家事従事者(主婦・主夫)にも休業損害は認められます
1 休業損害とは
交通事故により傷害を負った場合、加害者に請求できる損害の一つに「休業損害」があります。
「休業損害」とは、一般に、被害者が交通事故で負った傷害の療養期間中に、その症状や通院のために休業したことによって生じた収入の減少をいいます。
例えば、交通事故により骨折の傷害を負い、事故当日から10日間入院して、この間会社を欠勤したとします。
この10日間の欠勤を理由に給料が減額された場合には、加害者に対してその給料の減額分を「休業損害」として請求することができます。
2 主婦(主夫)にも休業損害が認められるのか
この「休業損害」は、専業主婦(主夫)や兼業主婦(主夫)といった家事従事者にも認められます。
しかし、家事従事者は、家事により、現実に収入を得ているわけではありません。
そこで、家事従事者の「休業損害」を算定する場合には、家事従事者の収入を、統計上の女性の平均賃金額に相当する額と考え、日額を算出します。
その上で、実際に家事が制限された範囲に応じてこの家事従事者の収入が減少したと考えて、家事従事者の「休業損害」を請求することが可能とされています。
例えば、先の例と同様に、専業主婦(主婦)の方が、交通事故により10日間入院して、この間一切の家事が出来なかったとします。
この場合には、会社員の方が10日間分の給料を減額されたことと同様に、家事従事者も10日間分の収入が減少したと考えて、上記日額の10日間分の休業損害を請求することが可能です。

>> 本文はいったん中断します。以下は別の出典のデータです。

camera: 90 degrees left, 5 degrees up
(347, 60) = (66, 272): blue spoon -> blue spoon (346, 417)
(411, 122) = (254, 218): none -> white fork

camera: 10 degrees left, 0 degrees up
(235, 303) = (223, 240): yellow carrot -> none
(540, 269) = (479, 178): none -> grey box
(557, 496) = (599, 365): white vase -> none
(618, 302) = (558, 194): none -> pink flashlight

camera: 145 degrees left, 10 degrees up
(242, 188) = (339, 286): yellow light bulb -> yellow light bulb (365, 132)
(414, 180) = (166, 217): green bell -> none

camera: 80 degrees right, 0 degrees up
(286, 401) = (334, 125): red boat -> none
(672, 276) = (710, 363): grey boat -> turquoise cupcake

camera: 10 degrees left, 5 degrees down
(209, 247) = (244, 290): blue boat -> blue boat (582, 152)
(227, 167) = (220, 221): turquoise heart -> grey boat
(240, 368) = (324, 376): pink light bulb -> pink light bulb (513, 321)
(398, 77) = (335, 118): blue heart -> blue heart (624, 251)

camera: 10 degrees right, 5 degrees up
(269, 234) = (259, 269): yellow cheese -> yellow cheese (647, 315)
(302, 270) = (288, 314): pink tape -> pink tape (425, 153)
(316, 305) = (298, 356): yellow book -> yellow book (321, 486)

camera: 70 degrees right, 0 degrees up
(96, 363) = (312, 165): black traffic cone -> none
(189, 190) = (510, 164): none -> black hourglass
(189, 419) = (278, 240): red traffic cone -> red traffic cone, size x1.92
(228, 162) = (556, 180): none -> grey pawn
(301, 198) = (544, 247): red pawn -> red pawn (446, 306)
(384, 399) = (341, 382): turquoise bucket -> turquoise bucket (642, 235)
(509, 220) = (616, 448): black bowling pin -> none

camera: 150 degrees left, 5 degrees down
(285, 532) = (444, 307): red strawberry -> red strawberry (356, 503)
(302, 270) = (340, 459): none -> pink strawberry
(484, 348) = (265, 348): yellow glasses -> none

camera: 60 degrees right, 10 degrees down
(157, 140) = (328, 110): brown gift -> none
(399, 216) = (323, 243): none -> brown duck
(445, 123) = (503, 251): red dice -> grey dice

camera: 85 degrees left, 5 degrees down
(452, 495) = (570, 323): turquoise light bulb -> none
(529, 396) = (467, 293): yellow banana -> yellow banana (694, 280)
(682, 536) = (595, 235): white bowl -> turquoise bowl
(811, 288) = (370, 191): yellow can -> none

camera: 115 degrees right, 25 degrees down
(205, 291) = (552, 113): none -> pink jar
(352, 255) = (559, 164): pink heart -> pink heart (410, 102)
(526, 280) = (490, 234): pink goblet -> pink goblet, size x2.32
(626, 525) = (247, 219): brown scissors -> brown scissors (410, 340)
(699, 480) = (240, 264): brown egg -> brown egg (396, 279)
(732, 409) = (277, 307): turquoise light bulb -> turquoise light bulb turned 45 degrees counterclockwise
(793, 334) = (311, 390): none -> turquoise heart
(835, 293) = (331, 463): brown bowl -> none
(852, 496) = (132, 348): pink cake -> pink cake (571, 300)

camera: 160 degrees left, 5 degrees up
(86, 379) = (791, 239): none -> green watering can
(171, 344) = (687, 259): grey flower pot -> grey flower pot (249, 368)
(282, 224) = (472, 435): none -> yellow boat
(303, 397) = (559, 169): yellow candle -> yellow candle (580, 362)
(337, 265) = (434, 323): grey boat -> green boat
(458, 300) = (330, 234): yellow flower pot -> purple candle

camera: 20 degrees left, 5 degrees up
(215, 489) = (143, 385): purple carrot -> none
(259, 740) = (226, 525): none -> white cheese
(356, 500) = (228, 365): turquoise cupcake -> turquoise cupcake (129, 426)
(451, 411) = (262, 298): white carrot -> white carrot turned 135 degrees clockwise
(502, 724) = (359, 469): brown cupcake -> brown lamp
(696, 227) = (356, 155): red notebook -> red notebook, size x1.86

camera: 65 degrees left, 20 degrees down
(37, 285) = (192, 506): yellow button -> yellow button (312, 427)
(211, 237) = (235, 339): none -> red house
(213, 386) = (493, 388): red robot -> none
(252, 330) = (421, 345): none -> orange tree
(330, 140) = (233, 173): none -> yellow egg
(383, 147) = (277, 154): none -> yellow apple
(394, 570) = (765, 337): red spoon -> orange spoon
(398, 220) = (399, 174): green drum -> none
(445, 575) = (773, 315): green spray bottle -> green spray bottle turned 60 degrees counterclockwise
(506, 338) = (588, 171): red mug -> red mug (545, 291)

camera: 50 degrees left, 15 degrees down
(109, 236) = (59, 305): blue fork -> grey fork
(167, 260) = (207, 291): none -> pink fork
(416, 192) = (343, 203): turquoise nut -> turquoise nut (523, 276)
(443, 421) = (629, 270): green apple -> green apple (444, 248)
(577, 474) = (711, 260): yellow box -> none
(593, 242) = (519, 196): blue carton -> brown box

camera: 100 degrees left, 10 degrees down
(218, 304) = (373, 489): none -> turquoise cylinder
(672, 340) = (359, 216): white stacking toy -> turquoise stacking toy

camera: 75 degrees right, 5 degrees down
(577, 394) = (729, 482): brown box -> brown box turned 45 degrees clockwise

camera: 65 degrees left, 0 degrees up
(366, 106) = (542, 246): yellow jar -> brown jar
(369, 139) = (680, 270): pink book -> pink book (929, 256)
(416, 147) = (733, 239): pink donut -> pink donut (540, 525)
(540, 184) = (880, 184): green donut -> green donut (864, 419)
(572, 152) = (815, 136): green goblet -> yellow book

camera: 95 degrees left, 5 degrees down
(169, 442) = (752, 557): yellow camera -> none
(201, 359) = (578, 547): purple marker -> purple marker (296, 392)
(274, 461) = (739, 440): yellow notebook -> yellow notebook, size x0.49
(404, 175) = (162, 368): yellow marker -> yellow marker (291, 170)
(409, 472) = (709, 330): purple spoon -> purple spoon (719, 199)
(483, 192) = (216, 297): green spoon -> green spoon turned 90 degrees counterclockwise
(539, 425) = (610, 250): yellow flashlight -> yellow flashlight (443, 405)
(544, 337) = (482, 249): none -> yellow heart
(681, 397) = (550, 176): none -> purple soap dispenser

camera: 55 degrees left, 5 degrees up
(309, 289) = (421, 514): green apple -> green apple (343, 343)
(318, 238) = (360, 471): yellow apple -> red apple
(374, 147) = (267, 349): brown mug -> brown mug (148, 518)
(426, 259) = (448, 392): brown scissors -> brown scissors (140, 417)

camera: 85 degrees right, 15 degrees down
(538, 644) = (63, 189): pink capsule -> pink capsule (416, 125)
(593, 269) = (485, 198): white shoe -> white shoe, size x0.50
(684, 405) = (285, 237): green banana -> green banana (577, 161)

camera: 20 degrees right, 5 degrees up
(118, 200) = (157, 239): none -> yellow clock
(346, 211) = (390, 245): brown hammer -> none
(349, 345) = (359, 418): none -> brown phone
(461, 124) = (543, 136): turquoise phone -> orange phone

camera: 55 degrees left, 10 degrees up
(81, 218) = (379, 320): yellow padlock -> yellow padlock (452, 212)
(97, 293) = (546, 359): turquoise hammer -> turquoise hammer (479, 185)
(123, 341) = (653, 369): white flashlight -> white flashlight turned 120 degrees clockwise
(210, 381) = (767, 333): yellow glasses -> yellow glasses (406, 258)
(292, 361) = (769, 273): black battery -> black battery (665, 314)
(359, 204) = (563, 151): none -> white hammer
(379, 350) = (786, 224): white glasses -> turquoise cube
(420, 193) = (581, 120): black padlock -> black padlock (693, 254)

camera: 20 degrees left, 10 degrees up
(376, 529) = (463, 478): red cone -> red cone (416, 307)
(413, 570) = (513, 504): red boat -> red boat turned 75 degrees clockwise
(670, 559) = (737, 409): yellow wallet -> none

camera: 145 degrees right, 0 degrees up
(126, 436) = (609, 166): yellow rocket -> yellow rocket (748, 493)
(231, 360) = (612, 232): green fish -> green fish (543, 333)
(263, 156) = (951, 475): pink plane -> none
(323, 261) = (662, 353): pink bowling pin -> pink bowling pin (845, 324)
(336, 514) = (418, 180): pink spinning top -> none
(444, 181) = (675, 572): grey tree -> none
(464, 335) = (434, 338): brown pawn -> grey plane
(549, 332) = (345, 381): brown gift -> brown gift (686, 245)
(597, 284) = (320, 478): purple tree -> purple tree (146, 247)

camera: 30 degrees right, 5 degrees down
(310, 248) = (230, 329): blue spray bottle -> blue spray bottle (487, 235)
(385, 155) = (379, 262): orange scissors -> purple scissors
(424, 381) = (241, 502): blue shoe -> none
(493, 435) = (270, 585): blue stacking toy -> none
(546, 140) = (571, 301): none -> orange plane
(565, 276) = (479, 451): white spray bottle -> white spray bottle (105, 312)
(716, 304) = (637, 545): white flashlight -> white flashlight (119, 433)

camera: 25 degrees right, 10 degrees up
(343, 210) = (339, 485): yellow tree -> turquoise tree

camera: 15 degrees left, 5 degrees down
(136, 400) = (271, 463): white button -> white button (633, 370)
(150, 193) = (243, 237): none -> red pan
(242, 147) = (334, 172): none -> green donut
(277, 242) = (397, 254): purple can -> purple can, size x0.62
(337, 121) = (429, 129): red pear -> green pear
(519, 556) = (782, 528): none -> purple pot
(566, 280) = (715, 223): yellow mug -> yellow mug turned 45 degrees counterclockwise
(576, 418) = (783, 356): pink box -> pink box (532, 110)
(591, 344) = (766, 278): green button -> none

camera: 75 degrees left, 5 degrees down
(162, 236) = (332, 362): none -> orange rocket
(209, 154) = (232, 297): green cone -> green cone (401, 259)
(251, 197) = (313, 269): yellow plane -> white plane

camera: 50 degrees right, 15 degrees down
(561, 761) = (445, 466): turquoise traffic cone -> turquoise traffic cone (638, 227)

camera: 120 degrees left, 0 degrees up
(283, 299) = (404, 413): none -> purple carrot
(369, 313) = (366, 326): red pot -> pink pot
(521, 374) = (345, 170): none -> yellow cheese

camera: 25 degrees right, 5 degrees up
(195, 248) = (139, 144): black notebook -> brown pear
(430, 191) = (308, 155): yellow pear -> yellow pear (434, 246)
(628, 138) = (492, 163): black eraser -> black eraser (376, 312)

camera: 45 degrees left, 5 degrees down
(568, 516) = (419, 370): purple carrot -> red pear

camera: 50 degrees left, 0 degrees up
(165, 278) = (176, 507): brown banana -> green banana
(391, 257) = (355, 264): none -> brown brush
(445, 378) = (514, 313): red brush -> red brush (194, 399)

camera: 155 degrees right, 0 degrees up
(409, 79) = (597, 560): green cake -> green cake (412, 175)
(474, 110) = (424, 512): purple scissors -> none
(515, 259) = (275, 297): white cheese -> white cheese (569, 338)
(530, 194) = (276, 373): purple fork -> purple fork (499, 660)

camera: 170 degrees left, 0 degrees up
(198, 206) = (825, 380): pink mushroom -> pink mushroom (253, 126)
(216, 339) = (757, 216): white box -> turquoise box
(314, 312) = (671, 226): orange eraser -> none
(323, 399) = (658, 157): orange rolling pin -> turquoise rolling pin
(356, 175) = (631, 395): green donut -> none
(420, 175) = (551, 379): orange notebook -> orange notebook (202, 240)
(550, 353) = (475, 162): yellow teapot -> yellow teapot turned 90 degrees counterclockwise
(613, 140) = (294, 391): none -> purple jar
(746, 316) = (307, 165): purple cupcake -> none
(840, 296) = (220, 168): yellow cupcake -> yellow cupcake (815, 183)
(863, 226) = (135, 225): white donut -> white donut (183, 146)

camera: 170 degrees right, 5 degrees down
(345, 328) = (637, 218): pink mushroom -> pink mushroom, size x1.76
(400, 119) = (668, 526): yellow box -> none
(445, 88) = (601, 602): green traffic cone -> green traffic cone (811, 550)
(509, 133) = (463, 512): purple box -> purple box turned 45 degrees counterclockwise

ちなみに、専業主婦(主夫)の場合には、上記のとおり統計上の女性の平均賃金額を家事従事者の収入として考えます。
他方、兼業主婦(主夫)の場合には、現実に受け取っている給料などの収入と、家事従事者の収入額とされる統計上の女性の平均賃金額を比較して、いずれか高い方の金額を採用して「休業損害」を算定します。
3 まとめ
このように、家事従事者であっても「休業損害」を請求することが可能です。
しかし、家事従事者は家事を休んでも現実に収入が減少するわけではないので、「休業損害」が発生しないと誤解されている方が多くいらっしゃいます。
また、加害者(加害者側保険会社)から示談金額の提示を受ける場合に、この家事従事者の「休業損害」が一切含まれていないという例も少なくありません。
主婦(主夫)の方であっても「休業損害」の対象になりますので、示談の際にはくれぐれもご注意下さい。